= Call-Push-Shock =

Call-Push-Shock (CPS) is a national collaborative movement co-sponsored by Parent Heart Watch (PHW) and Sudden Cardiac Arrest Foundation (SCAF). It is designed to drive public awareness, understanding, and action in cases of out-of-hospital cardiac arrest and increase survival rates by speaking in one voice across multiple organizations. CPS urges the public, when it witnesses sudden cardiac arrest, to call 911, provide CPR, and use an automated external defibrillator (AED), if available.

The CPS concept is based on consumer research conducted by StrataVerve for SCAF. This research also led to development of tested definition of sudden cardiac arrest written at an 8th grade level.

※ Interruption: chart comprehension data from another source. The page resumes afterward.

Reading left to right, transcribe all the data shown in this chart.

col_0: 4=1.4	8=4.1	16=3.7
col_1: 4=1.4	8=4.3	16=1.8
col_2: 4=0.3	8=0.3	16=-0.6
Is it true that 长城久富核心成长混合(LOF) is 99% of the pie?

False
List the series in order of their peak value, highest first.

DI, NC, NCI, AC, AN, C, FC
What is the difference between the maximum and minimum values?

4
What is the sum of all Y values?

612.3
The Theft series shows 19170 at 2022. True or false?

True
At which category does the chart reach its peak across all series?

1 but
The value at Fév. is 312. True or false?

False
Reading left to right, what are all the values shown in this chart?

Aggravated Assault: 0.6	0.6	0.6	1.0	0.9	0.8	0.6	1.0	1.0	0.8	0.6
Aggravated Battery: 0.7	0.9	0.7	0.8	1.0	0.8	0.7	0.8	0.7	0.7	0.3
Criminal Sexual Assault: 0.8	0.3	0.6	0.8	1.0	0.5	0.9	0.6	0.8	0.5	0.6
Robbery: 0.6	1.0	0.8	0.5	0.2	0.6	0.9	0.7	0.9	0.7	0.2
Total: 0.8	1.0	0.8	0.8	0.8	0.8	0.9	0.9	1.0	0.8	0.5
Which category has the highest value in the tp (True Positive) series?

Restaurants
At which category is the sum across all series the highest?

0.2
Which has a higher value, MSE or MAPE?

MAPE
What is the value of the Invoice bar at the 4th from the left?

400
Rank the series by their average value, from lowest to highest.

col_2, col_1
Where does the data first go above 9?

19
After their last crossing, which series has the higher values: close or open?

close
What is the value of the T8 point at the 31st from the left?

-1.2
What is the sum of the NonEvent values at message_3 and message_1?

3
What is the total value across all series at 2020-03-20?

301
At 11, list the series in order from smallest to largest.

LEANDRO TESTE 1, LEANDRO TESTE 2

CPS was developed in response to a 2015 report from a workshop hosted by the Institute of Medicine (now the National Academy of Medicine). Among other things, the IOM report recommended crystallizing messaging to promote public awareness; using a singular, simple, concise, easy-to communicate, and compelling message; establishing a public awareness campaign; and establishing a cardiac arrest collaborative.

PHW and SCAF launched CPS in June 2018 during National CPR-AED Awareness Week. More than 50 organizations have joined CPS since its inception, including the Centers for Disease Control and Prevention.

An abstract on CPS was published by the American Heart Association in 2019.